* _Document text_:

+--

Montegufoni2017 · 20/05/2024 15:50

You’re cutting your nose off to spite your own face here!
He didn’t tell you to go and sleep on the sofa, you said it in a sulk thinking he’d go ‘don’t be silly’ and now you’re annoyed he didn’t and rather than communicate and say ‘you’re being quite unkind, I get my cough is annoying but it’s annoying me more than it is you and what I need from you right now whilst I’m ill is a bit more patience, if you don’t have any left then please feel free to go and sleep downstairs on the sofa for a few nights until I’m better’ but instead you’re now ‘stuck’ on the sofa because you’re waiting for him to know he’s wrong but he hasn’t done anything!

peakygold · 20/05/2024 15:59

I actually prefer to be downstairs if I have a persistent cough. At least one of us gets some sleep, and I can mooch about, get a hot drink, read, cough and phone scroll without feeling stressed about disturbing DH.

Scottsy200 · 20/05/2024 16:09

You are the one that offered so it’s your own fault really, he didn’t make you. If I was the unwell one I would have suggested to him to go downstairs if it was annoying him

HiddenBooks · 20/05/2024 16:56

DH has this cough at the moment. Luckily we have a spare room so I've gone in there.

If we didn't though, I'm 50:50 on who should end up on the sofa. If you're not going to sleep properly, no matter where you end up, at least you having the sofa means one of you is going to get a good sleep. There's no point in both of you being cranky and miserable through lack of sleep and illness.

On the other hand, the illest person clearly needs as much rest as possible to recuperate.

In any event, it's obvious you need to find a comfortable sleeping solution for whoever gets kicked out of the bed. I'd be tempted to buy an airbed. Useful for occasional visitors or for those that have to sleep downstairs occasionally! We've got a big double we use for extra visitors. I slept on it when I helped my DPs move house - if you're on your own on it, it's super comfortable and I had the best night's sleep I'd had in ages!

BusyMummy001 · 20/05/2024 17:10

My Dh and I have always decamped to the sofa/spare room when we’ve had an annoying cough or been ill - if one of us is ill, it’s not exactly reasonable to infect the other or keep them awake night after night when they have work, is it?

Emmz1510 · 20/05/2024 20:18

Sorry you are sick but you are being a bit of a martyr! His response might not have been very helpful but he didn’t ask you to sleep downstairs. I sometimes take myself downstairs if I’m sick and likely to keep OH awake. Especially if I’m likely to be off sick from work the next day yet he has to struggle in on hardly any sleep.

+--

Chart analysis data
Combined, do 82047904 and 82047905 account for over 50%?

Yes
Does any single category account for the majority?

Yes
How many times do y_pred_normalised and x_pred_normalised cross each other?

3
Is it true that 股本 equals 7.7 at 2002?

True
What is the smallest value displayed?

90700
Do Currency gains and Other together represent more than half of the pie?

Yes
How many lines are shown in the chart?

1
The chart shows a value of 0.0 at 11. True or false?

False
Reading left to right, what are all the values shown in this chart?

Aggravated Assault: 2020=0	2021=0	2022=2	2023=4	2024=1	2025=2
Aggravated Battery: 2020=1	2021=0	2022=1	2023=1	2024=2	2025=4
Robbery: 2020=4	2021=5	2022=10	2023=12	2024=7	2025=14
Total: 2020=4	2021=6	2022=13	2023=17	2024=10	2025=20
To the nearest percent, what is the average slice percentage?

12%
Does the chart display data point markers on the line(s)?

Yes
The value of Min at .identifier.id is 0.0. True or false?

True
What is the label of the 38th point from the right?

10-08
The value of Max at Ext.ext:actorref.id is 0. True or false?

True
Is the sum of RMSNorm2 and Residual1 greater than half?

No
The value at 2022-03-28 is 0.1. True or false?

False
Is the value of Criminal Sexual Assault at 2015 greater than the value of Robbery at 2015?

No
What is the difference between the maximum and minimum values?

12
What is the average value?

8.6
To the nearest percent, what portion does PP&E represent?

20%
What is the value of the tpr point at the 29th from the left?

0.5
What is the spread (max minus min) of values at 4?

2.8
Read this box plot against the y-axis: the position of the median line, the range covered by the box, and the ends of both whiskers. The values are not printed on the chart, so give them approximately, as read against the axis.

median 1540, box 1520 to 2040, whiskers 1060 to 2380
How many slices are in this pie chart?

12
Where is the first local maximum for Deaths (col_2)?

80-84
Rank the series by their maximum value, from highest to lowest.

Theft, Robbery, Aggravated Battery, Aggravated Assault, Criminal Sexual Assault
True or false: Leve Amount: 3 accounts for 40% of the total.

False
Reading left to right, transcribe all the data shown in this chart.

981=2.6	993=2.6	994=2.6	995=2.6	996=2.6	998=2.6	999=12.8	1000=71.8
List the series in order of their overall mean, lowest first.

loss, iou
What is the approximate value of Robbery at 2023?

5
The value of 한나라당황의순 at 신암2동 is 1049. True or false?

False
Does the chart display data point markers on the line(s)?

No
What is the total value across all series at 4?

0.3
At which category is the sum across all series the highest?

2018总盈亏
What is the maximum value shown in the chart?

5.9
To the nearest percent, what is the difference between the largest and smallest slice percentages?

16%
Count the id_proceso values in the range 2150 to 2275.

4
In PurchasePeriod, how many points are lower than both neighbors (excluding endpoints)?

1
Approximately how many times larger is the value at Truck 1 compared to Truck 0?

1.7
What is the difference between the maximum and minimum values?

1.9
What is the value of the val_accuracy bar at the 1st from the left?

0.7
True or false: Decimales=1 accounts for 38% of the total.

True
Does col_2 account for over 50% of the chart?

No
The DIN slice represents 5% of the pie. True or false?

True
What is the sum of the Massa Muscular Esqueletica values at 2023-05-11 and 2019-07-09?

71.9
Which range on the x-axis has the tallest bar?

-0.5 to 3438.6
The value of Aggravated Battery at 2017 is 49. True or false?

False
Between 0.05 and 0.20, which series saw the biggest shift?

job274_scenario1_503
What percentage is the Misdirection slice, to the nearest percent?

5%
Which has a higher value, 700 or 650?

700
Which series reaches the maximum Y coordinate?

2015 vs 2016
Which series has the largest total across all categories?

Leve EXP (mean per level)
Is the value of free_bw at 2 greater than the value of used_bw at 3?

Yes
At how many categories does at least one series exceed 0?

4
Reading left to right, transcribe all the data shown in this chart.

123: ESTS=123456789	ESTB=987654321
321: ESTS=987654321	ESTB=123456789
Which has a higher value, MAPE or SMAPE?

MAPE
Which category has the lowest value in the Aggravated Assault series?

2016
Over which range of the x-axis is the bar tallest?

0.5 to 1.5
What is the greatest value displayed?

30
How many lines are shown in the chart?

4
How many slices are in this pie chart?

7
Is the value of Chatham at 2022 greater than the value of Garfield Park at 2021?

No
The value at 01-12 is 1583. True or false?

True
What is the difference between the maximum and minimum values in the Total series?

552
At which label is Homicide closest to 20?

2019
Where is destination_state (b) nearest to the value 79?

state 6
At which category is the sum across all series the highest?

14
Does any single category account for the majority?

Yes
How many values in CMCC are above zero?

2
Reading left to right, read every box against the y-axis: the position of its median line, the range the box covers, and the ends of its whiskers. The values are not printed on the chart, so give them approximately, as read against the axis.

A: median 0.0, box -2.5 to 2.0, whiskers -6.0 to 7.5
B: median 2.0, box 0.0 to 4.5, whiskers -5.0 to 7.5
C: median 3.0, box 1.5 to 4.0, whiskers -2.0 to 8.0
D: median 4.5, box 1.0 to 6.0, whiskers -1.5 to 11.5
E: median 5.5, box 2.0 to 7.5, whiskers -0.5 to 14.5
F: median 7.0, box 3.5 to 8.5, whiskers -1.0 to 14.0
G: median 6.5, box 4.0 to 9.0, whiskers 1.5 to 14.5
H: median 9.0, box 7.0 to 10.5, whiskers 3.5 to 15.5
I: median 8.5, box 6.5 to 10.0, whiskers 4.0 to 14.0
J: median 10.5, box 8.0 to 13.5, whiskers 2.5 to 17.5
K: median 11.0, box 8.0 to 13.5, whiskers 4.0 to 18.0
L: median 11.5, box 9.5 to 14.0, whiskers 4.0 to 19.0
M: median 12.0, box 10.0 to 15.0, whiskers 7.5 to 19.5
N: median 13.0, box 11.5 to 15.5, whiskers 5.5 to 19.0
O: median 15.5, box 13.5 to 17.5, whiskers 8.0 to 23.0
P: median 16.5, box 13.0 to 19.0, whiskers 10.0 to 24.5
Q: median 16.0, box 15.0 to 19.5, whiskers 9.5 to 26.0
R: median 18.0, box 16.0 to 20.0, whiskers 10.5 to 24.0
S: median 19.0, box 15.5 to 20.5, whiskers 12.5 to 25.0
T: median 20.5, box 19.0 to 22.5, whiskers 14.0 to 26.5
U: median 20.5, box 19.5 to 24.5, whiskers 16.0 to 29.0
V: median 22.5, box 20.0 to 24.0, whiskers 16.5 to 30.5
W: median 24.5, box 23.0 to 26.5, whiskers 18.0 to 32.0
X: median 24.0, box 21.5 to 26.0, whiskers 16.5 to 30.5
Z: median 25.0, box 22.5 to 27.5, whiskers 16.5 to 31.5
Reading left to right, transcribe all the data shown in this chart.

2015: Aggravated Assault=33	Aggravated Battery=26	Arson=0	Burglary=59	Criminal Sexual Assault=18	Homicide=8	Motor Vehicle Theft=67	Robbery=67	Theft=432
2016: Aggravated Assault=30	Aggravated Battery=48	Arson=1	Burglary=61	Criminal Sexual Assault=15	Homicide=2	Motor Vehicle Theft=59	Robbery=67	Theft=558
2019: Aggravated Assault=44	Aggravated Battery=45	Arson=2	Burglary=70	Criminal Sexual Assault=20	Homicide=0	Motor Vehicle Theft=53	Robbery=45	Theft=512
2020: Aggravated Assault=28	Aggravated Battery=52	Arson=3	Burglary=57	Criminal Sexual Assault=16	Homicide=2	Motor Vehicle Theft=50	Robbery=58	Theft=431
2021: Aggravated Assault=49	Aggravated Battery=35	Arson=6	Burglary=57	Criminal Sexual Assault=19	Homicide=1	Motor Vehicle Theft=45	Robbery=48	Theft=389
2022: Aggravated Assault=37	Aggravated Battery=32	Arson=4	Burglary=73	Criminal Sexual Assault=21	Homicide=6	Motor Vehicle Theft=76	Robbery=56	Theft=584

+--

* _Prompt 1_: List the username of every person who posted in the forum thread about moving to the sofa during a cough.
* _Prompt 2_: Write the next reply in the forum thread about moving to the sofa during a cough, picking up after its final post.

* _Answer box 1_: Montegufoni2017, peakygold, Scottsy200, HiddenBooks, BusyMummy001, Emmz1510

* _Answer box 2_:
I actually don’t mind sleeping downstairs, but we have a super comfy couch and it tends to be cooler down there, I hate to be too warm

seasaltbarbie · 20/05/2024 21:20

I mean my husband is much bigger than me so if anyone’s sleeping on the sofa it’s me, especially if I’m the one keeping people awake. Did you expect him to go and sleep on the sofa? Or did you expect him to not get any sleep because your coughing all night?

LaDamaDeElche · 21/05/2024 13:23

If you’re the one keeping everyone awake, it’s normal that you find another place to sleep. I had a persistent cough and I went and slept on the sofa, no dramas, no trying to get someone to tell me to stay, in fact no conversation at all, I just went because I’m a normal, considerate person who isn’t so entitled that I think I can get to disturb everyone else’s sleep.

Codlingmoths · 21/05/2024 13:30

LaDamaDeElche · 21/05/2024 13:23

If you’re the one keeping everyone awake, it’s normal that you find another place to sleep. I had a persistent cough and I went and slept on the sofa, no dramas, no trying to get someone to tell me to stay, in fact no conversation at all, I just went because I’m a normal, considerate person who isn’t so entitled that I think I can get to disturb everyone else’s sleep.

thats generally totally not true if the reason is you’re not well though? Miserably hacking with a thick head and stuffed sinuses- go sleep on the sofa! Tossing and turning and mildly hallucinating with a fever - go sleep on the sofa! Aching with the flu - go sleep on the sofa! That’s not actually what people do.